Initializing the Box Tracker

After you have customized the tracking parameters, you must call the dwBoxTracker2D_initialize() function to initialize the Box Tracker internal states and memory.

Initializing Initial 2D Object Locations

The Box Tracker module requires initial 2D object locations represented by 2D rectangles. You can feed detection results to the Box Tracker.

Applying Clustering

DriveWorks provides two methods for applying clustering to reduce redundant/adjacent “raw” detection results:

  • With dwBoxTracker2D_add(), which is internal to the Box Tracker module
  • With dwBoxTracker2D_addPreClustered(), which applies clustering outside Box Tracker. This function assumes you first cluster the bounding boxes and add it to Box Tracker afterwards.
  • Manually specify the object locations to start with. For example:
int32_t x, y;
int32_t width, height;
dwBox2D userBox;
// CODE: specify top left of the bounding box (x, y)
// CODE: specify width and height of the bounding box (width, height)
userBox.x = x;
userBox.y = y;
userBox.width = width;
userBox.height = height;
dwBoxTracker2D_add(userBox, ...);

Process

Given the initial bounding boxes, the Box Tracker module computes and associates 2D image features in adjacent image frames. The module uses such feature displacement to estimate the bounding box motion in the next frame. In the figure below, blue, and black crosses represent the successfully tracked 2D image features from frame N to frame N+1. Red cross failed to find association in frame N+1 is thus not used to update the red rectangle in frame N+1. For more information, see 2D Tracker Module in this chapter.

tracking_2d_box.png

To predict the bounding box locations in the current frame using the tracked 2D image features, call the dwBoxTracker2D_track() function. Tracking features in multiple frames could suffer from failure association such that the tracked feature number decreases. To avoid such a degradation, the DriveWorks sample Box Tracker application detects 2D image feature for each frame, after previous frame features are tracked. In this way, there are new features available for the next frame to use. Once the 2D feature detection is complete, Box Tracker updates each tracked bounding box with the detected 2D image features. The DriveWorks dwBoxTracker2D_updateFeatures() function offers the update mechanism.

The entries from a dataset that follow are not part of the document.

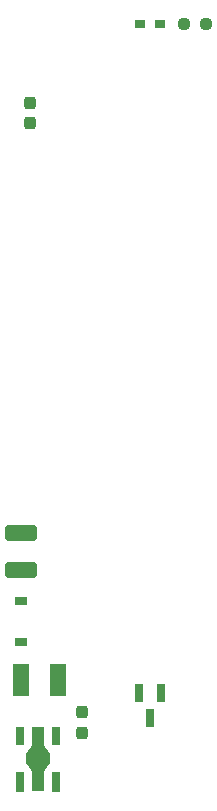
<source format=gbr>
G04 #@! TF.GenerationSoftware,KiCad,Pcbnew,8.0.4+dfsg-1*
G04 #@! TF.CreationDate,2025-02-28T19:43:57+09:00*
G04 #@! TF.ProjectId,bionic-f3850-dcdc,62696f6e-6963-42d6-9633-3835302d6463,7*
G04 #@! TF.SameCoordinates,Original*
G04 #@! TF.FileFunction,Paste,Top*
G04 #@! TF.FilePolarity,Positive*
%FSLAX46Y46*%
G04 Gerber Fmt 4.6, Leading zero omitted, Abs format (unit mm)*
G04 Created by KiCad (PCBNEW 8.0.4+dfsg-1) date 2025-02-28 19:43:57*
%MOMM*%
%LPD*%
G01*
G04 APERTURE LIST*
G04 Aperture macros list*
%AMRoundRect*
0 Rectangle with rounded corners*
0 $1 Rounding radius*
0 $2 $3 $4 $5 $6 $7 $8 $9 X,Y pos of 4 corners*
0 Add a 4 corners polygon primitive as box body*
4,1,4,$2,$3,$4,$5,$6,$7,$8,$9,$2,$3,0*
0 Add four circle primitives for the rounded corners*
1,1,$1+$1,$2,$3*
1,1,$1+$1,$4,$5*
1,1,$1+$1,$6,$7*
1,1,$1+$1,$8,$9*
0 Add four rect primitives between the rounded corners*
20,1,$1+$1,$2,$3,$4,$5,0*
20,1,$1+$1,$4,$5,$6,$7,0*
20,1,$1+$1,$6,$7,$8,$9,0*
20,1,$1+$1,$8,$9,$2,$3,0*%
%AMFreePoly0*
4,1,13,0.500000,1.050000,1.000000,0.350000,1.000000,-0.450000,0.500000,-1.150000,0.500000,-2.750000,-0.500000,-2.750000,-0.500000,-1.150000,-1.000000,-0.450000,-1.000000,0.350000,-0.500000,1.050000,-0.500000,2.750000,0.500000,2.750000,0.500000,1.050000,0.500000,1.050000,$1*%
G04 Aperture macros list end*
%ADD10R,1.041400X0.762000*%
%ADD11RoundRect,0.250000X1.100000X-0.412500X1.100000X0.412500X-1.100000X0.412500X-1.100000X-0.412500X0*%
%ADD12RoundRect,0.237500X0.237500X-0.300000X0.237500X0.300000X-0.237500X0.300000X-0.237500X-0.300000X0*%
%ADD13R,0.965200X0.762000*%
%ADD14RoundRect,0.237500X-0.250000X-0.237500X0.250000X-0.237500X0.250000X0.237500X-0.250000X0.237500X0*%
%ADD15R,1.371600X2.743200*%
%ADD16R,0.700000X1.600000*%
%ADD17FreePoly0,180.000000*%
%ADD18R,0.700000X1.700000*%
%ADD19R,0.660400X1.625600*%
G04 APERTURE END LIST*
D10*
X102778000Y-120596800D03*
X102778000Y-124076600D03*
D11*
X102778000Y-117993700D03*
X102778000Y-114868700D03*
D12*
X103489200Y-80158900D03*
X103489200Y-78433900D03*
D13*
X114576300Y-71778000D03*
X112823700Y-71778000D03*
D14*
X116597500Y-71778000D03*
X118422500Y-71778000D03*
D12*
X107934200Y-131771700D03*
X107934200Y-130046700D03*
D15*
X105902200Y-127302400D03*
X102752600Y-127302400D03*
D16*
X105724400Y-132052200D03*
D17*
X104224400Y-134002200D03*
D16*
X102724400Y-132052200D03*
D18*
X102724400Y-135902200D03*
X105724400Y-135902200D03*
D19*
X114650001Y-128420000D03*
X112749999Y-128420000D03*
X113700000Y-130552000D03*
M02*

</source>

The Box Tracker sample shows how to use dwBoxTracker2D_track() and dwBoxTracker2D_updateFeatures().

To obtain the tracked bounding boxes, call dwBoxTracker2D_get(). That function returns information such as:

  • List of 2D rectangles and tracking states, i.e. confidence
  • Box ID
  • Total number of tracked frames
  • 2d feature locations used to predict the bounding boxes

Additional Information

2D Object tracking is used in Basic Object Detector and Tracker Sample.